In the previous lesson, we went over how to pull data from a database using the SELECT statement. Building on that foundation, in this lesson we'll demonstrate how to sort the data pull that resulted from the SELECT statement. We'll also learn how to return the top and bottom values from out dataset.
These concepts will introduce two new SQL operators:
- ORDER BY (ASC & DESC)
To see the results of the queries we'll be writing, open your SQL Client (e.g. TablePlus) and connect to your Local Database that hosts the SFDS Getting Started dataset. Let's get started!

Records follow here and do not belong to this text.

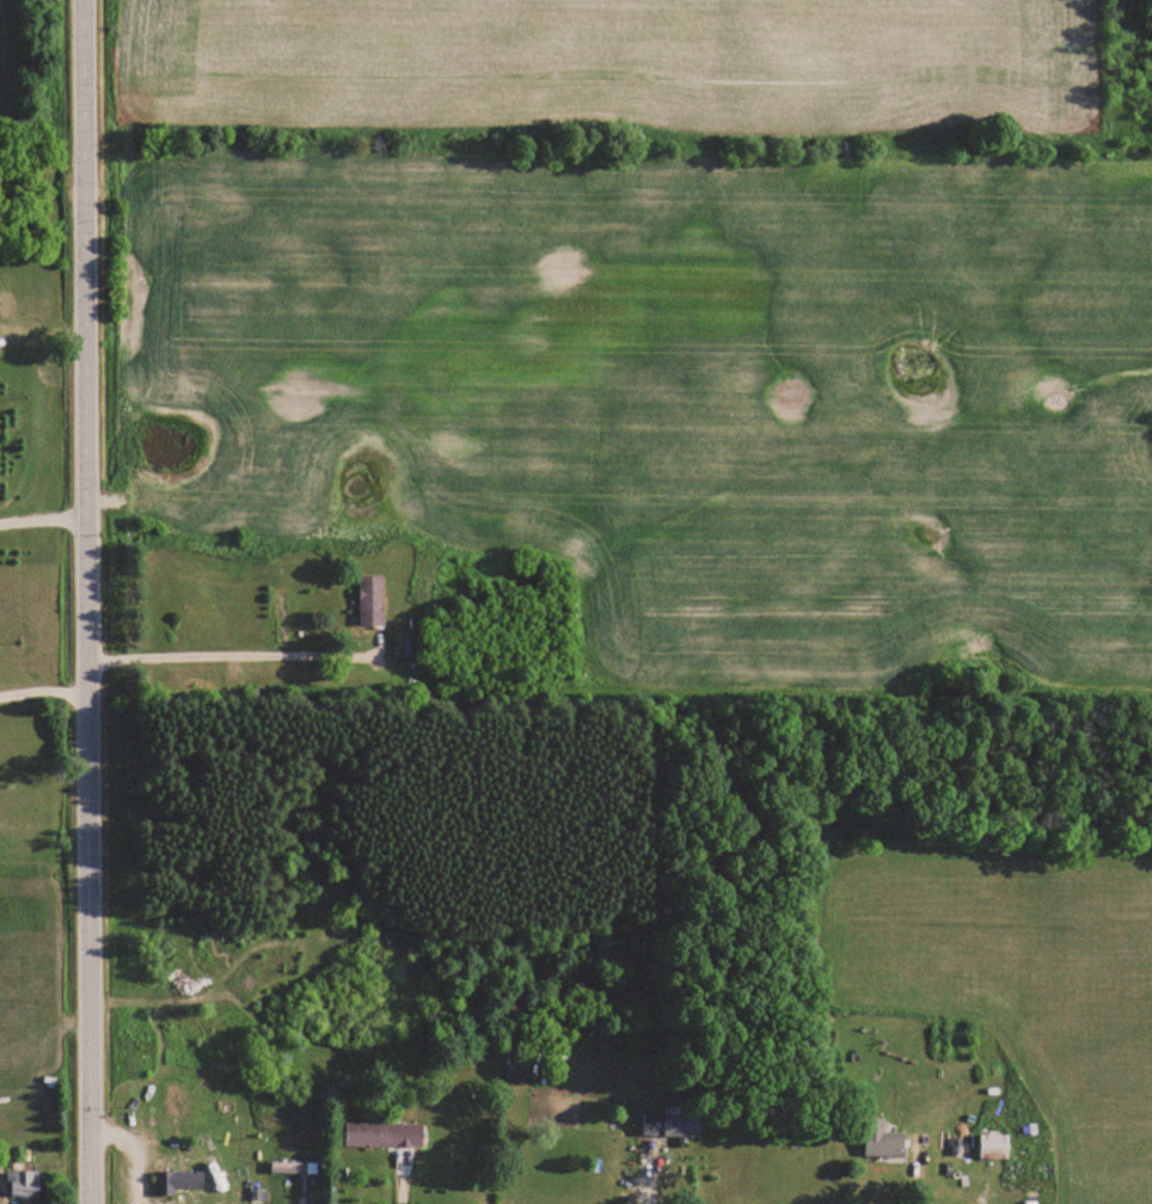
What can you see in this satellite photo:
building: (370, 599)
road: (87, 601)
building: (671, 1124)
building: (383, 1134)
building: (882, 1139)
building: (994, 1146)
building: (296, 1168)
building: (23, 1183)
building: (176, 1183)

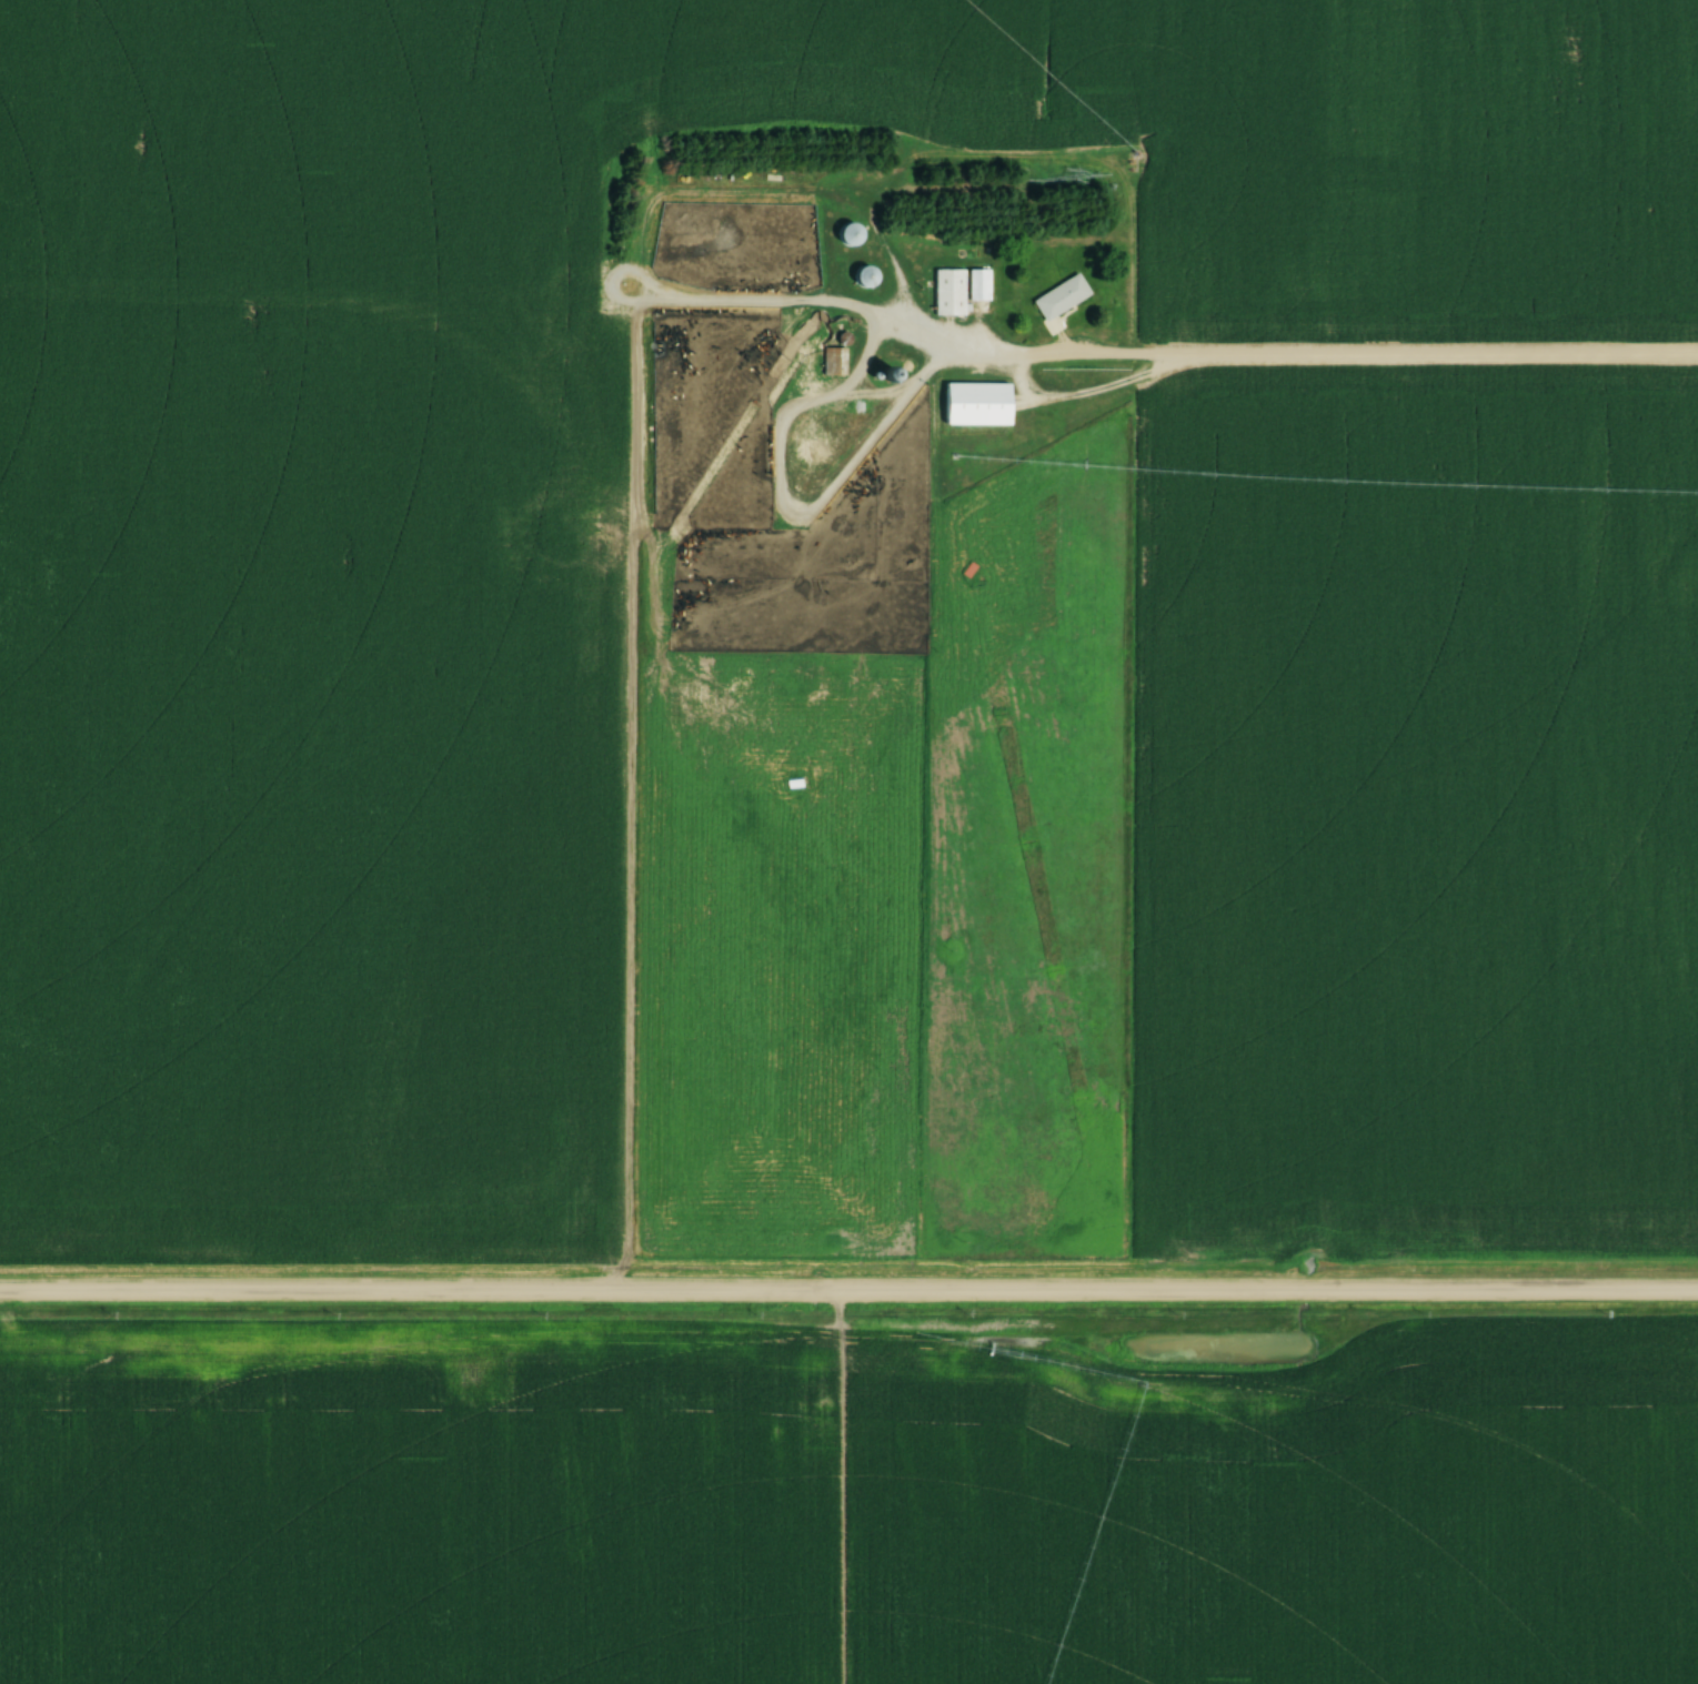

Sorting in Ascending Order
The Google Sheets sorting lesson used the User ID tab as an example data set, and the same dataset can be found in the Users table. As a recap, we can see our entire set from the Users table by running:
SELECT * FROM getting_started.users ;
We can also be more prescriptive and specify which columns we would like to see:
SELECT user_id , signup_timestamp , country , acquisition_source , user_deleted FROM getting_started.users ;
SQL allows us to sort our data by specifying which column we would like to sort using the ORDER BY statement. For example, to sort data from the acquisition_source field in ascending order, we would write:
SELECT user_id , signup_timestamp , country , acquisition_source , user_deleted FROM getting_started.users ORDER BY acquisition_source ASC ;
Note that the relationship between the columns has been maintained, and that ordering of the values in the other column are random. For example, the acquisition_source value of 'Other' is displayed as the top results, but the order of the user_id field is random for the rows where acquisition_source = 'Other'.
Sorting in Descending Order
To change the sorting from ascending to descending, we simply need to replace the ASC in the code to DESC :
SELECT user_id , signup_timestamp , country , acquisition_source , user_deleted FROM getting_started.users ORDER BY acquisition_source DESC ;
Sorting by Multiple Columns
What if we need to sort our data by multiple columns? SQL supports adding multiple arguments to the ORDER BY statement, so we simply need to list the column we would like to sort, and specify the type of desired sorting. For example:
SELECT user_id , signup_timestamp , country , acquisition_source , user_deleted FROM getting_started.users ORDER BY acquisition_source ASC, country DESC ;
There is no limit to the number of columns we can include in the ORDER BY statement.
Limiting the Number of Rows Returned
In all previous examples so far, we've dealt with a very small data set that contains only 100 rows of data. Displaying and sorting the data in a SQL client is straightforward for datasets of this size, but what happens if we have a dataset that contains 1 millions rows? Or 100 million rows? Or more? To be able to sort and display datasets of this magnitude, we first need a way to limit the number of rows to display. The LIMIT statement in SQL does just that:
SELECT user_id , signup_timestamp , country , acquisition_source , user_deleted FROM getting_started.users LIMIT 10 ;
The resulting query will only show 10 rows of data, in no particular order. Limiting the results of a query is actually best practice when exploring data, since it will return results quicker, and also avoid the possibility of returning too many rows for the SQL client to process, resulting in your computer to crash :(.
Finding the Top and Bottom Values From Our Dataset
A common use case for the LIMIT statement is to combine it with the ORDER BY statement to find the top or bottom values from a dataset. For example, to find the bottom 5 smallest values for user_id, we can write:
SELECT user_id FROM getting_started.users ORDER BY user_id ASC LIMIT 5 ;
And to find the last 10 signup_timestamp values, we can write:
SELECT signup_timestamp FROM getting_started.users ORDER BY signup_timestamp DESC LIMIT 10 ;